What is needed
Please transcribe exactly the lines from the line holding "感觉老师的课题也不是很喜欢，所以论文也想发" through the end of the data below, and skip any pictures.

Saved entries
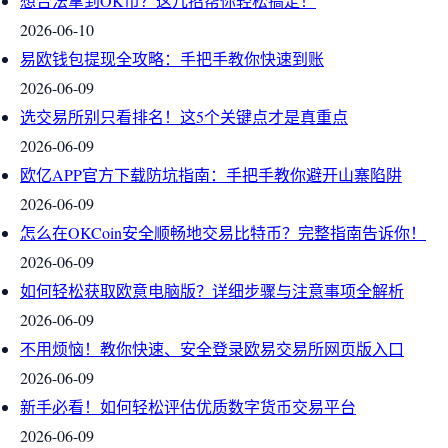
想合法拿到OK币？这几招帮你轻松搞定！
2026-06-10
易欧钱包提现全攻略：手把手教你快速到账
2026-06-09
选交易所别只看排名！这5个关键点才是真重点
2026-06-09
欧亿APP官方下载防坑指南：手把手教你避开山寨陷阱
2026-06-09
怎么在OKCoin安全顺畅地交易比特币？完整指南告诉你！
2026-06-09
如何轻松获取欧意电脑版？详细步骤与注意事项全解析
2026-06-09
不用烦恼！教你快速、安全登录欧易交易所网页版入口
2026-06-09
新手必看！如何轻松评估优质数字货币交易平台
2026-06-09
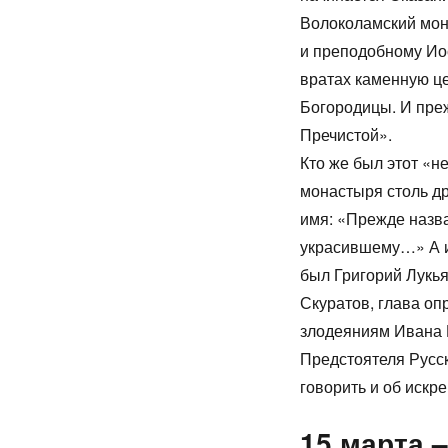
Волоколамский мон
и преподобному Иос
вратах каменную ц
Богородицы. И пре
Пречистой».
Кто же был этот «
монастыря столь д
имя: «Прежде назва
украсившему…» А и
был Григорий Лукь
Скуратов, глава о
злодеяниям Ивана 
Предстоятеля Русск
говорить и об иск
15 марта 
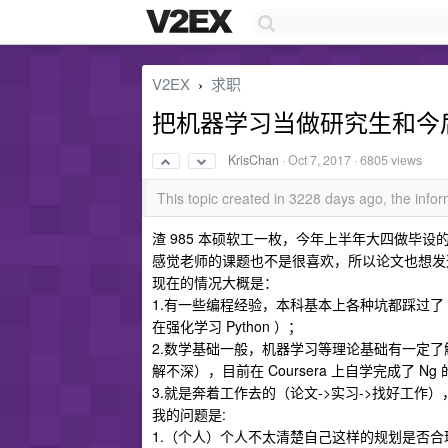
V2EX
求职
›
把机器学习当做研究生和今
KrisChan
·
Oct 7, 2017
· 6805 views
This topic created in 3228 days ago, the inf
渣 985 本硕软工一枚，今年上半年大四做毕
感觉老师的课题也不是很喜欢，所以论文也想发
现在的情况大概是：
1.有一些编程经验，本科基本上各种坑都踩过
在强化学习 Python ）；
2.数学基础一般，机器学习等理论基础有一定了解（
解不深），目前在 Coursera 上自学完成了 Ng 的 ML
3.就是奔着工作去的（论文->实习->找好工
我的问题是:
1.（个人）个人不太清楚自己这样的规划是否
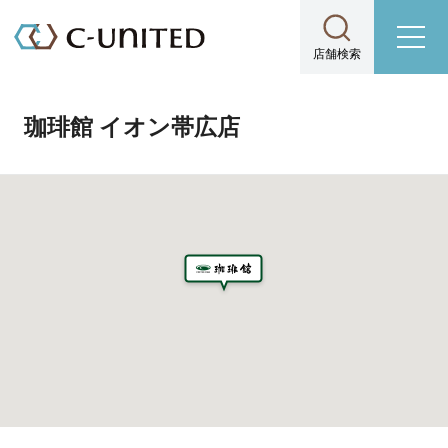
店舗検索
珈琲館 イオン帯広店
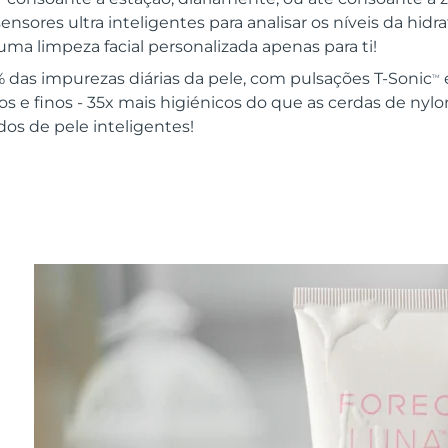
sensores ultra inteligentes para analisar os níveis da hid
uma limpeza facial personalizada apenas para ti!
as impurezas diárias da pele, com pulsações T-Sonic
TM
sos e finos - 35x mais higiénicos do que as cerdas de nylo
dos de pele inteligentes!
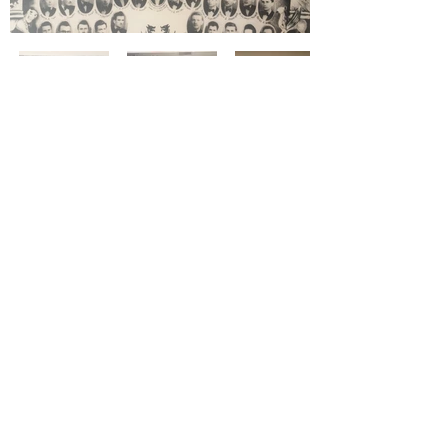
Адреса :
Temple de Chancy
69 route de Bellegarde,
1284 Chancy GE
Контакт телефон:
јереј Иван Толић
+41 76 222 37 31
Електронска адреса :
parohijazeneva@gmail.com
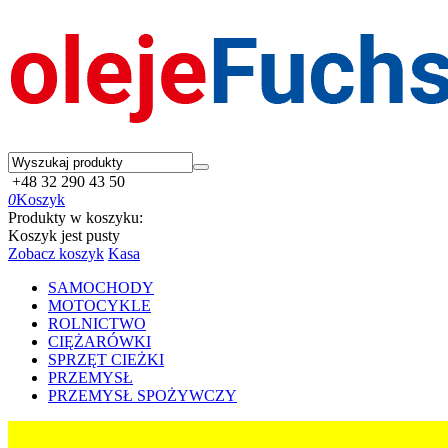
+48 32 290 43 50
0
Koszyk
Produkty w koszyku:
Koszyk jest pusty
Zobacz koszyk
Kasa
SAMOCHODY
MOTOCYKLE
ROLNICTWO
CIĘŻARÓWKI
SPRZĘT CIEŻKI
PRZEMYSŁ
PRZEMYSŁ SPOŻYWCZY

Task answer
感觉老师的课题也不是很喜欢，所以论文也想发
现在的情况大概是：
1.有一些编程经验，本科基本上各种坑都踩过
在强化学习 Python ）；
2.数学基础一般，机器学习等理论基础有一定了解（
解不深），目前在 Coursera 上自学完成了 Ng 的 ML
3.就是奔着工作去的（论文->实习->找好工
我的问题是:
1.（个人）个人不太清楚自己这样的规划是否
店舗検索
珈琲館 イオン帯広店
sensores ultra inteligentes para analisar os níveis da hid
uma limpeza facial personalizada apenas para ti!
as impurezas diárias da pele, com pulsações T-Sonic
TM
sos e finos - 35x mais higiénicos do que as cerdas de nylo
dos de pele inteligentes!
Адреса :
Temple de Chancy
69 route de Bellegarde,
1284 Chancy GE
Контакт телефон:
јереј Иван Толић
+41 76 222 37 31
Електронска адреса :
parohijazeneva@gmail.com
+48 32 290 43 50
0
Koszyk
Produkty w koszyku:
Koszyk jest pusty
Zobacz koszyk
Kasa
SAMOCHODY
MOTOCYKLE
ROLNICTWO
CIĘŻARÓWKI
SPRZĘT CIEŻKI
PRZEMYSŁ
PRZEMYSŁ SPOŻYWCZY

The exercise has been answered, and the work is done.